▶ [Problem to work on]:
Give again, exactly as written, the lines of the records below from the line with "Fig. 4 All carbon" to the line with "Figure 2: Methodology of". Both end lines count; pictures do not.

▶ [Data under study]:

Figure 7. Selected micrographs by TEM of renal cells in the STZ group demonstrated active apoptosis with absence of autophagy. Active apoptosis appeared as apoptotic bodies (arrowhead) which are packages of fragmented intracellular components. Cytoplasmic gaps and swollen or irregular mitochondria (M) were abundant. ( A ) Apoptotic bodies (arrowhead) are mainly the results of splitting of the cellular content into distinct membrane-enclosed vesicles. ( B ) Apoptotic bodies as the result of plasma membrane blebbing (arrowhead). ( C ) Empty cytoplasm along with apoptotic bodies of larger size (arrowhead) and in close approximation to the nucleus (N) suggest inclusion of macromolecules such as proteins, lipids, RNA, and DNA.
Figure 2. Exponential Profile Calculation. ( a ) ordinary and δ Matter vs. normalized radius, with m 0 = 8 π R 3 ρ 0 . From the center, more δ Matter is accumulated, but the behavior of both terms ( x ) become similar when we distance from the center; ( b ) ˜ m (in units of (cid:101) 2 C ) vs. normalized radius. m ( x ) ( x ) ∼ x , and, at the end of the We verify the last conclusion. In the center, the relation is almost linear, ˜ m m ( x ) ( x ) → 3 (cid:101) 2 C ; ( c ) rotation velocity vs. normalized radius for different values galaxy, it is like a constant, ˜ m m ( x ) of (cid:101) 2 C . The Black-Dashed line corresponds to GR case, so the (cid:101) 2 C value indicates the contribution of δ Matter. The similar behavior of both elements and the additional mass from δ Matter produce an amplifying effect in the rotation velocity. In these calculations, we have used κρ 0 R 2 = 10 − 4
==
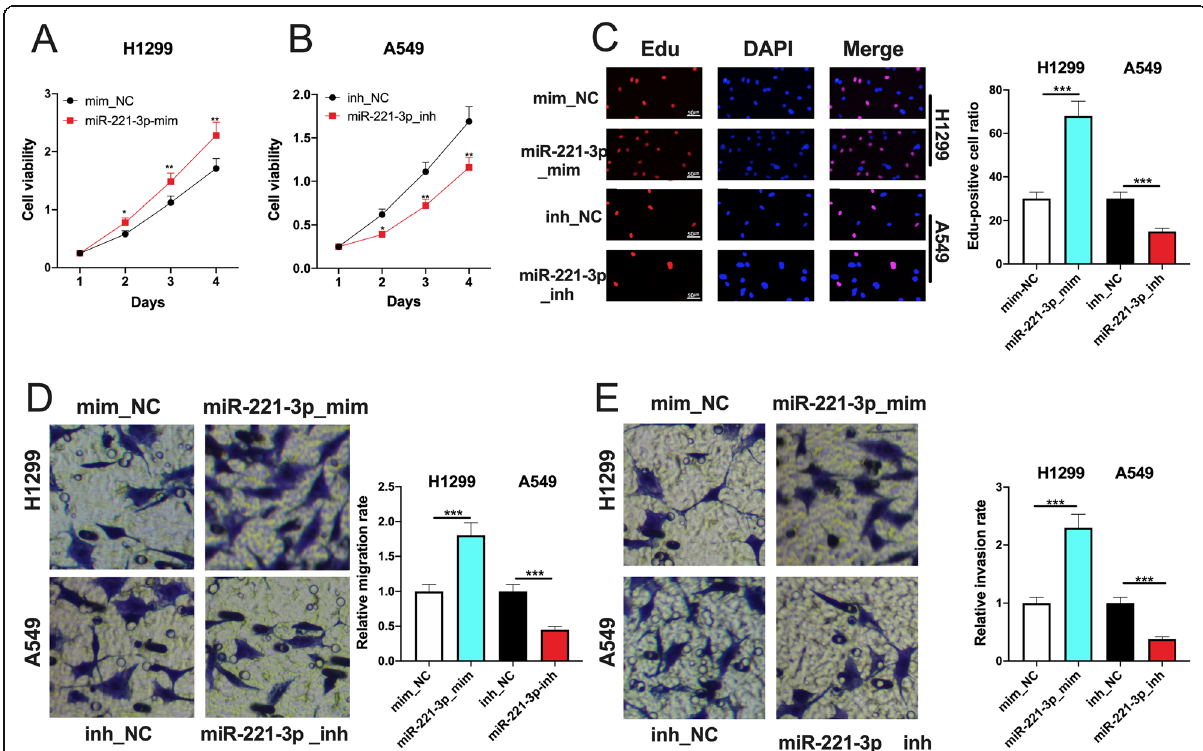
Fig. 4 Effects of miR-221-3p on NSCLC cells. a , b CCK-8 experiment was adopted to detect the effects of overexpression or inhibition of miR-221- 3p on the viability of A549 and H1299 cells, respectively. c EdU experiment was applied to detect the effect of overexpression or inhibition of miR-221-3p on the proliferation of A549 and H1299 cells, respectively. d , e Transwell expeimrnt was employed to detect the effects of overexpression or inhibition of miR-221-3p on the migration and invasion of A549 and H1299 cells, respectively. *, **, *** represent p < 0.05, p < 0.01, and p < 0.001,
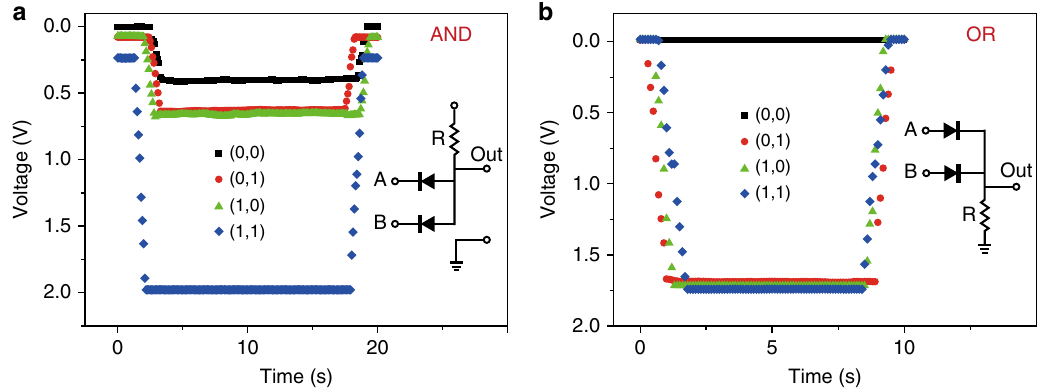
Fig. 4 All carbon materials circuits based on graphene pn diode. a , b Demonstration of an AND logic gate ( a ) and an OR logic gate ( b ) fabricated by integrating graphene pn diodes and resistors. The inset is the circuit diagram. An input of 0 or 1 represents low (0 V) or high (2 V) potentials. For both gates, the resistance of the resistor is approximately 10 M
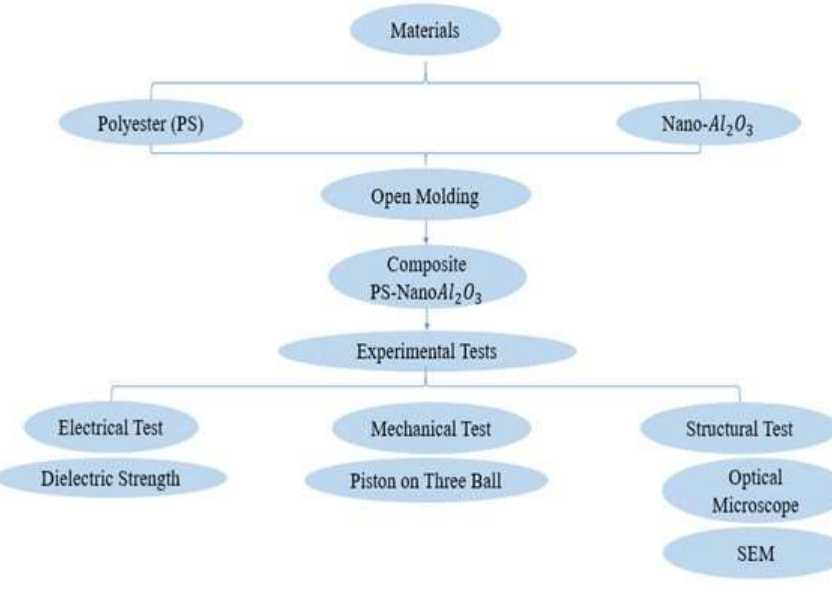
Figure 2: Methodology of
==
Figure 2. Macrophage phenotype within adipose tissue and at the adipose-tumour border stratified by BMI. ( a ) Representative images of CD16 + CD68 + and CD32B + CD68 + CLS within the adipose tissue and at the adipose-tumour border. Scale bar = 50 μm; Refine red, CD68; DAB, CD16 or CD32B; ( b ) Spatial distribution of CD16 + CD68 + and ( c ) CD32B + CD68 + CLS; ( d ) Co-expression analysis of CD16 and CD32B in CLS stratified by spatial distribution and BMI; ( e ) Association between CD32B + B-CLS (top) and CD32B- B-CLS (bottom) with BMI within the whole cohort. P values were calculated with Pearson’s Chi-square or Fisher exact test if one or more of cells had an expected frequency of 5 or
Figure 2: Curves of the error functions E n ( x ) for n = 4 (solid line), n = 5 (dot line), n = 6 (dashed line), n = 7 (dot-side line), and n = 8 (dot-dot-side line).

▶ [Expected output]:
Fig. 4 All carbon materials circuits based on graphene pn diode. a , b Demonstration of an AND logic gate ( a ) and an OR logic gate ( b ) fabricated by integrating graphene pn diodes and resistors. The inset is the circuit diagram. An input of 0 or 1 represents low (0 V) or high (2 V) potentials. For both gates, the resistance of the resistor is approximately 10 M
Figure 2: Methodology of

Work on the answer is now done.